Eurozone Meltdown — The default of a member state, an event not at all implausible, is very frequently cited as the trigger mechanism for the euro zone to breakup. Credit Default Swaps (CDS) for euro zone government bonds have been on the rise since September 2009 as shown in the figure (...), especially for Greece and Ireland. Bond spreads rose less dramatically, but this is not necessarily a conforting sign. CDS were an early indicator for Iceland’s financial troubles well before bond spreads reflected this. A country in default is unable to raise money on the primary bond market. Investors simply refuse to finance the country’s public sector deficits, or they drive up interest rates to such horrific heights, that the country can no longer afford to raise new finance. An escalation of this situation would occur, if a country needed to refinance existing short-term loans, and was not in a position to do so because interest rates had risen to punitive levels. — in "Scenario 1: A default by a small member state", Eurozone Meltdown, Eight Scenarios how the unthinkable might happen. By Wolfgang Münchau and Susanne Mundschenk; Euro Intelligence (3-4-2009).
Ao contrário das insistentes tentativas de exibir um sorriso confiante perante a actual crise sistémica e global do Capitalismo, os dados e os estudos continuam a mostrar que não há qualquer razão para optimismo. 2010 vai ser pior do que 2009, e depois teremos muito provavelmente pela frente (refiro-me sobretudo aos Estados Unidos e à Europa) uma década, ou mesmo vinte anos, de crescimento zero, com recessões e depressões abaixo de zero, e alguns breves períodos de crescimento medíocre, entre 1 e 2%. Não vale pois a pena deixar de discutir seriamente este enorme problema económico e financeiro, cujas consequências sociais, políticas e militares tenderão a ser cada vez mais explosivas.

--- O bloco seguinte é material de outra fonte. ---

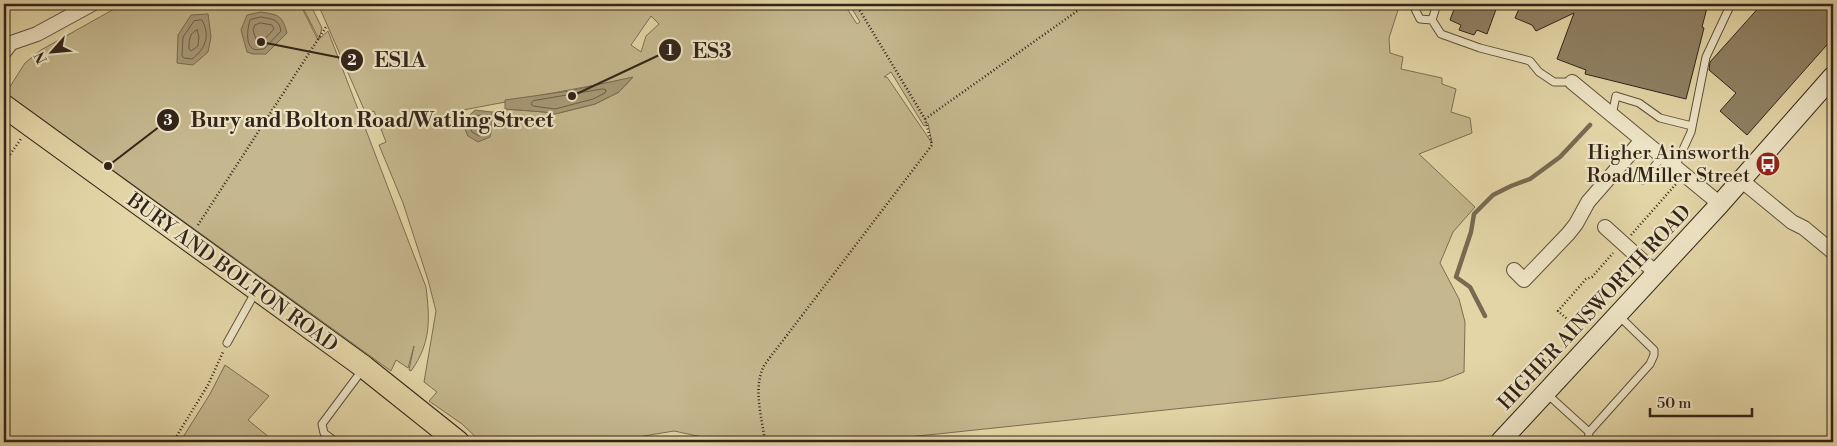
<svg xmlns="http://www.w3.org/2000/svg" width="1837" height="446" font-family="'Libre Bodoni',serif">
<rect width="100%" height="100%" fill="#e3d5a6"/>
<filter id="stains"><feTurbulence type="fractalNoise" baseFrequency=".004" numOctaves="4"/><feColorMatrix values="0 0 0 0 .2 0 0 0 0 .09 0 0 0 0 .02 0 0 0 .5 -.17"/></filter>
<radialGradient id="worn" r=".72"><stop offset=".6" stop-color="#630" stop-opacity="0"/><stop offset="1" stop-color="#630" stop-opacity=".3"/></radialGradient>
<!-- green -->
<path fill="#c5b78e" stroke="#7c6e54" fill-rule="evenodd" d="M123,4H300L318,40L319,39L301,4H310L322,28L319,39L328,31L426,287C430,320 431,343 411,371L409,370L414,346L408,368L396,360L391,371L6,93L25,63L41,50Z
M318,4H844L857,24L860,22L849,4H1116L1114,6L1117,4H1400L1389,38L1390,53L1403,57L1401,69L1442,78V84L1456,89L1451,112L1470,118L1472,133L1419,154L1475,207L1453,232L1440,263L1459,299L1465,322L1464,372L1441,381L861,442H710L702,437L674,431L608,442H481L462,424L429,401L437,392L424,382L436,311L428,280L403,203L379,145L386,142L374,111L366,114ZM651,16L659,24L646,36L641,52L631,45ZM891,72L924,126L928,123L932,143L887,77H884ZM632,78L619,92L595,104L559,113L505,109L492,112L468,136L458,111Z
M225,365L269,396L248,420L275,442H180L210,394Z"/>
<!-- water -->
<path fill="#a79976" stroke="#786a51" d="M261,12C279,15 282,15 287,33L266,54H253L247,52L241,30L247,15Z
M208,14L211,37L208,52L193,65L177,63L178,35L191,15Z
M633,77L619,92L595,104L555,114L544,112L505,109V100L569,91Z
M475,110L492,112V128L490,137L478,142L468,136L462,122Z"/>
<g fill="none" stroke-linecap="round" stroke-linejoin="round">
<!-- shore -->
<path stroke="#6c5e48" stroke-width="1" d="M261,17C272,19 279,19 281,31L264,49C261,49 254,51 252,48C245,43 248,26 250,20Z
M202,20C211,36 205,49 192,59L184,58L182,56L183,37L194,21Z
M261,23L272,25L274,29L262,42L257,43L253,30L255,25Z
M197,30L199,37L198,46L191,51L189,49C189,41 189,33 197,30Z
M603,89L606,90L605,93L593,99L555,109L533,106L531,104L533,101Z
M477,115L485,117L487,119L485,133L479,136L472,132L469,124Z"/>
<!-- stream -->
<path stroke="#786a51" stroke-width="4.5" d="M1485,316L1470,287L1456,277L1471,232L1474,214L1493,195L1511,186L1530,179L1560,157L1590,125"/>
</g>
<!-- building -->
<path fill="#8e8062" stroke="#322419" d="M1456,4H1498L1487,34L1477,30L1474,35L1459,30L1461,25L1450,20Z
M1521,4H1708L1702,27L1704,28L1686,99L1585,74L1586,70L1557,59L1574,13L1536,31L1532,25L1515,18Z
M1762,4H1833V38L1747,135L1720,111L1736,93L1709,70L1710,62Z"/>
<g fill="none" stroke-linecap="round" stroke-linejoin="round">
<defs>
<path id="service" d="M1417,4L1415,9L1420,19L1432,20
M1437,4L1432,20L1441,34L1480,48L1530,61L1539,72L1554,82H1572
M1612,115L1616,96L1639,103L1660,118L1692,126
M1675,167L1691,132L1706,57L1731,4
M1643,180L1662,157
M227,343L256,291
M1546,393L1589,432
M336,442L324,433L322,424L363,369
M1588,442L1589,432L1650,364L1654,355V350L1618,315"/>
<path id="minor" d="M4,52L11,43L37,34L92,4
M1572,82L1720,204
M1741,180L1792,222L1804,228L1833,252
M1605,227L1656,273
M1514,270L1524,280L1568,234L1576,224L1588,202L1642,140"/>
<path id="secondary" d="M1500,442L1720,204L1833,76"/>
<path id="trunk" d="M4,106L364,367L458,442"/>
</defs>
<!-- service casing -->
<use href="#service" stroke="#5e503c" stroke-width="9"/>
<!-- minor casing -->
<use href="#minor" stroke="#5e503c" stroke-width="16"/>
<!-- secondary casing -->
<use href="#secondary" stroke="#322419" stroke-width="21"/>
<!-- trunk casing -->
<use href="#trunk" stroke="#322419" stroke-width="24"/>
<!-- path -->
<path stroke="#322419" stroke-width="2.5" stroke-dasharray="1 2.5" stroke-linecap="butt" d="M925,119L1087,4
M4,163L21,139
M198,225L326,27
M1631,235L1676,184
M1582,332L1558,311L1586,279L1592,277L1613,253
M173,442L208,385L223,352
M765,442C762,417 752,387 765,364L932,145L925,119L856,4"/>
<!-- service -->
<use href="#service" stroke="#ede4c5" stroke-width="7"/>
<!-- minor -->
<use href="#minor" stroke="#ede4c5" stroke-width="14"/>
<!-- secondary -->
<use href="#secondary" stroke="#ede4c5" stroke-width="19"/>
<!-- trunk -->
<use href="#trunk" stroke="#e3d5a6" stroke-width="22"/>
</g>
<!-- icons -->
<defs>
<symbol id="bus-disc" viewBox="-11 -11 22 22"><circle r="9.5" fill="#8f2418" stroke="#ede4c5"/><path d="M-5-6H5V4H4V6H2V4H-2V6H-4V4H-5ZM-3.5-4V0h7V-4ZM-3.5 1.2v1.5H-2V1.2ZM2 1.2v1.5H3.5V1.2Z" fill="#fff"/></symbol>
</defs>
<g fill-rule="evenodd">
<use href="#bus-disc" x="1754" y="150" width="28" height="28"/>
</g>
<g text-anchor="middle" stroke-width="4.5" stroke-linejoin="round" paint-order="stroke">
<!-- poi labels -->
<g font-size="20" fill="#322419" stroke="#ede4c5" text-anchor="end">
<text x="1750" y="159">Higher Ainsworth<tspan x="1750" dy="23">Road/Miller Street</tspan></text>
</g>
<!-- street labels -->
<g font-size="20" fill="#322419" stroke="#ede4c5">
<text transform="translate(233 272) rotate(36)" y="7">BURY AND BOLTON ROAD</text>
<text transform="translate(1594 307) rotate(-47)" y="7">HIGHER AINSWORTH ROAD</text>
</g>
</g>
<!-- callouts -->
<path fill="none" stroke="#322419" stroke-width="2" d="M572 96L670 50M261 42L352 60M108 166L168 120"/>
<g fill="#322419" stroke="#ede4c5" stroke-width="2">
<circle cx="572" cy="96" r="5"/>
<circle cx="261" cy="42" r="5"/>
<circle cx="108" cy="166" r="5"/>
<circle cx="670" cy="50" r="12"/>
<circle cx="352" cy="60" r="12"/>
<circle cx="168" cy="120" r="12"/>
</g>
<g font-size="15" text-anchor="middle" font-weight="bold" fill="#fff">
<text x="670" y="55">1</text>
<text x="352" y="65">2</text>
<text x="168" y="125">3</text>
</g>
<g font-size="21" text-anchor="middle" font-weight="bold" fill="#322419" stroke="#ede4c5" stroke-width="4.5" stroke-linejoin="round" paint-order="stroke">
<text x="712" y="58">ES3</text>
<text x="400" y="67">ES1A</text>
<text x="372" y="127">Bury and Bolton Road/Watling Street</text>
</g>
<!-- margin -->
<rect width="1837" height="446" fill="none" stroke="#e3d5a6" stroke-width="20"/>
<rect x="5" y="5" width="1827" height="436" fill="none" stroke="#322419" stroke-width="2.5"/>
<rect x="10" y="10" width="1817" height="426" fill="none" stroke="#322419"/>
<!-- north arrow -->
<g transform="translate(52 52) rotate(243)" stroke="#ede4c5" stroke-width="4" paint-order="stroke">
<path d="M0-4L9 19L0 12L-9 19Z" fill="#322419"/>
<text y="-8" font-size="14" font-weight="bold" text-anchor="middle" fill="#322419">N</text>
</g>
<!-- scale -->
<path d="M1650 408v8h102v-8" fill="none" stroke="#322419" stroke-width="2.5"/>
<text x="1657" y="408" font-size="15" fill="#322419" stroke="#ede4c5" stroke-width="4" paint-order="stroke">50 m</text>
<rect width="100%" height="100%" filter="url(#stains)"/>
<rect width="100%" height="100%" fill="url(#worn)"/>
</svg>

O aviso do moribundo Fidel sobre o que pode vir a ocorrer de novo na América Latina, ou a incontrolável questão muçulmana que ameaça lançar agora a China numa espiral de fragmentação nacionalista, ou ainda as bombas-relógio do Irão, da Coreia do Norte, mas também do Japão, Reino Unido, Estados Unidos, Espanha, Portugal, etc., não são de molde a sossegar ninguém com dois neurónios activos na caixa craniana.

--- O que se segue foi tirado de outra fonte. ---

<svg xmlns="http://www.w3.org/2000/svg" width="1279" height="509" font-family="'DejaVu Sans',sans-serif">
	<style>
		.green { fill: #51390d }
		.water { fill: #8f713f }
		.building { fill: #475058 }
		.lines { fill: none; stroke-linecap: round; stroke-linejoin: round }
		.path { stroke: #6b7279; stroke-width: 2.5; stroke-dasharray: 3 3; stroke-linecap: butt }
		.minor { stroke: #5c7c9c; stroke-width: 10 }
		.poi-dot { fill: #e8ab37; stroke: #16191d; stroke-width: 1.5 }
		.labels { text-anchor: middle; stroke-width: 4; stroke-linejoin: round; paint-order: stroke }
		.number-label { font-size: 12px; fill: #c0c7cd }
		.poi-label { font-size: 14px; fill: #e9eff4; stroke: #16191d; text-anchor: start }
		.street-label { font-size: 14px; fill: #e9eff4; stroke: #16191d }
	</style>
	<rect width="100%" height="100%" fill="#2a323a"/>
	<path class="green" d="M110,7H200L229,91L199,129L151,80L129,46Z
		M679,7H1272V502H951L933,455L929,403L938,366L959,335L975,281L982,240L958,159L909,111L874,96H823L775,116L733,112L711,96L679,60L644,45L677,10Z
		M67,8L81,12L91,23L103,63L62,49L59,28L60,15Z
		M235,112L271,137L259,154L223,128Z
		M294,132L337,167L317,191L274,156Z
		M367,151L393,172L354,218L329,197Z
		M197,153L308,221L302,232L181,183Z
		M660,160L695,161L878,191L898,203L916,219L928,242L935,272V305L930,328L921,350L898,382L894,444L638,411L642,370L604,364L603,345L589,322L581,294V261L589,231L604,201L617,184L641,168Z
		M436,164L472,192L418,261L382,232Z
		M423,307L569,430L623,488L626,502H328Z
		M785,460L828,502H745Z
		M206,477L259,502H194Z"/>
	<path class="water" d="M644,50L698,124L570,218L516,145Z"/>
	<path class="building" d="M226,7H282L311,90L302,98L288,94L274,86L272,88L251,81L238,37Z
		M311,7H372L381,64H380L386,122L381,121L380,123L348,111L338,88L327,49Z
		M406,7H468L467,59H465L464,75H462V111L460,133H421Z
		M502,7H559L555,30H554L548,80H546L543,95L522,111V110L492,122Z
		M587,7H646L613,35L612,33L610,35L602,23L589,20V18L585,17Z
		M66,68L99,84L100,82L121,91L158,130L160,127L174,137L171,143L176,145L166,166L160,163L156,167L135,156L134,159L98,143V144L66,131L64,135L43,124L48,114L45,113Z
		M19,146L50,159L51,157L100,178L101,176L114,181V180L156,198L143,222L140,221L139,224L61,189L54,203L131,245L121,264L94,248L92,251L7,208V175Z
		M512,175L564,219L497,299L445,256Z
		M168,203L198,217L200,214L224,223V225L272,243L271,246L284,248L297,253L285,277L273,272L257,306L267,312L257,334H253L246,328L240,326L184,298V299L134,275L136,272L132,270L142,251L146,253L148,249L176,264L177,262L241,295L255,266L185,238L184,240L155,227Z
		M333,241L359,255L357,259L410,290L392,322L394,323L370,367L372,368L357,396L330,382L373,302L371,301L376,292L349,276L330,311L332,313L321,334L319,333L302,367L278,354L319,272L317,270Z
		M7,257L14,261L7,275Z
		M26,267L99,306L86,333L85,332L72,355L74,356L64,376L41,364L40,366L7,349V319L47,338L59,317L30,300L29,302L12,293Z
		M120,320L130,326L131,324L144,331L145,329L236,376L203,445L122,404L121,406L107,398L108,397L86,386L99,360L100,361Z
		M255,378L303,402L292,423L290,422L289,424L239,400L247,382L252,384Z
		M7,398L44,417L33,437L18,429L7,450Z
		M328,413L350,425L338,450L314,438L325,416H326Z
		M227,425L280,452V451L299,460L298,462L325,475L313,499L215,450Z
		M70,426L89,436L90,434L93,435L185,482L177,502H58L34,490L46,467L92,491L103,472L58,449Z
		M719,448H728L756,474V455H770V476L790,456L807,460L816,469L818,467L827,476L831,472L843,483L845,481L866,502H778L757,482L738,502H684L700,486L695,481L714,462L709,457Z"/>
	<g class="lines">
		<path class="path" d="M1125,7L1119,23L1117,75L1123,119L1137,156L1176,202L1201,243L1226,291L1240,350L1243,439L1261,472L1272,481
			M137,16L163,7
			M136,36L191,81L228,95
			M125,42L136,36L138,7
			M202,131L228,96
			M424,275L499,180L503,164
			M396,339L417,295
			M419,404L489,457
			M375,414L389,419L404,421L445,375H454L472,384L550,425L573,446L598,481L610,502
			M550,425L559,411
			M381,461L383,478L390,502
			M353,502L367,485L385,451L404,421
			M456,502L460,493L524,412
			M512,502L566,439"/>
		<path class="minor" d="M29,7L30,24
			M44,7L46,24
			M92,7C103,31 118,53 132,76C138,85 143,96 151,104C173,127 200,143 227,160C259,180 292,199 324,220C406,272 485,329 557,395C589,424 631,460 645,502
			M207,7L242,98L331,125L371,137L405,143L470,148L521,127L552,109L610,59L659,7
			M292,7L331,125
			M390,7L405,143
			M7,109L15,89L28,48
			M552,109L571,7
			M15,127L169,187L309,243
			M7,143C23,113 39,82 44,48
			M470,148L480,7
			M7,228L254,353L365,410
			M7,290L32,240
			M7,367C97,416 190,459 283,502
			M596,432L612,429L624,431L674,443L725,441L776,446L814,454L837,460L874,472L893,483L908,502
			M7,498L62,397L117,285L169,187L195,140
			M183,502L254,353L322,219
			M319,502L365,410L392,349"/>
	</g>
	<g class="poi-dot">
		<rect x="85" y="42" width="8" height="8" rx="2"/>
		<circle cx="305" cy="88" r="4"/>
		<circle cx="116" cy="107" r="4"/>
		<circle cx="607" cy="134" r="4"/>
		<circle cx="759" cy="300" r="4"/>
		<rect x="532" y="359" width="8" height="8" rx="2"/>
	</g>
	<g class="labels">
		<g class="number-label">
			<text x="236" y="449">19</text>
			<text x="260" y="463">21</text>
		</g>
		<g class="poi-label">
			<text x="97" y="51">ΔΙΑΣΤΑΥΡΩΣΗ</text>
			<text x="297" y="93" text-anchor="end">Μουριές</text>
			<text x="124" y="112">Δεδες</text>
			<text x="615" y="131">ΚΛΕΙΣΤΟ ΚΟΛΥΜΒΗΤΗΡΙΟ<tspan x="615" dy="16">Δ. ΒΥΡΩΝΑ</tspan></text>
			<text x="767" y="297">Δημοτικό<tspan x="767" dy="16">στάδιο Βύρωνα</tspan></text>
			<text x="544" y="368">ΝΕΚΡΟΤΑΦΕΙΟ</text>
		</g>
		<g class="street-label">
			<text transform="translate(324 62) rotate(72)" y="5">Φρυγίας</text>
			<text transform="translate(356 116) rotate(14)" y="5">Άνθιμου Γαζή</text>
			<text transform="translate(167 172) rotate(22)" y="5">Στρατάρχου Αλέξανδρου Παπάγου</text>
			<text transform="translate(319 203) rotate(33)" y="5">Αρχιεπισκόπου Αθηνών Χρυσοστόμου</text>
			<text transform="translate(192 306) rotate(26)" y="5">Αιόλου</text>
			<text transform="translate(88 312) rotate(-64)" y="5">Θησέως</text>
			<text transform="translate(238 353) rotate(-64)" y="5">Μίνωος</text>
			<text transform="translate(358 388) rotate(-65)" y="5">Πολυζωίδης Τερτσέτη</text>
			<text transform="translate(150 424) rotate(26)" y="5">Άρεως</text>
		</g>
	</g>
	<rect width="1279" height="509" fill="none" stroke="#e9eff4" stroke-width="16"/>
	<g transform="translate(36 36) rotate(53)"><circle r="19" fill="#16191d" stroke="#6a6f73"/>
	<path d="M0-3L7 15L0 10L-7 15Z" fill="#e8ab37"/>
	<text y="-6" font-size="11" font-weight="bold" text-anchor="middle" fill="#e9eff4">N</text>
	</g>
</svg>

O aspecto mais difícil de controlar da desencadeada crise sistémica global do Capitalismo é a sincronização inesperada, ou em que ninguém queria crer, de várias crises esperadas, cada uma das quais é, por si só, potencialmente catastrófica e de muito difícil resolução:
- a crise do modelo económico: crescimento baseado no consumo e na destruição do trabalho humano em larga escala;
- a crise do modelo financeiro, baseado no endividamento, na monetarização da economia e na especulação bolsista tecnologicamente assistida;
- a crise energética, pela via da exaustão das energias fósseis baratas, que possibilitaram a extraordinária expansão da espécie humana, mas para a qual não existe nenhuma alternativa efectiva (estas, ou são insuficientes —energia eólica e energia solar—, ou são ambientalmente inviáveis — nuclear e carvão);
- a crise ambiental: aquecimento global, exaustão dos recursos hídricos, eutrofização e contaminação química das águas potáveis (com a consequente contaminação das cadeias alimentares), desflorestação galopante, destruição dos solos (pedosfera), assassínio dos rios, esgotamento das reservas alimentares marinhas e fluviais, poluição e aquecimento oceânicos, contaminação e esgotamento dos aquíferos, e last but not least, o silencioso espermicídio em curso em numerosas espécies animais, humanos incluídos, pela dispersão assassina de quantidades intoleráveis de toxinas progressivamente infiltradas na biosfera pela acção inconsciente, ou criminosa, do homem;
- a crise geo-estratégica: por um lado, os países que mais consomem e mais prejudicam os equilíbrios gerais da biosfera já não dispõem dos recursos necessários e suficientes para a prossecução dos respectivos hábitos de vida; por outro, os países menos desenvolvidos, parte dos quais concentra o que resta dos principais recursos energéticos, minerais, agro-alimentares, laborais e até financeiros, em condições de serem explorados, deixaram de estar disponíveis para alimentar o desperdício e os maus hábitos dos chamados "países ricos", não querem ver degradar mais as suas condições de vida, em nome do "progresso" e da "modernidade" de quem há séculos explora as suas fragilidades, e têm —facto esperado, mas novo— condições estratégicas, diplomáticas, e mesmo militares, para defender um reajustamento —que vai ser dramático e violento— das placas geo-estratégicas mundiais.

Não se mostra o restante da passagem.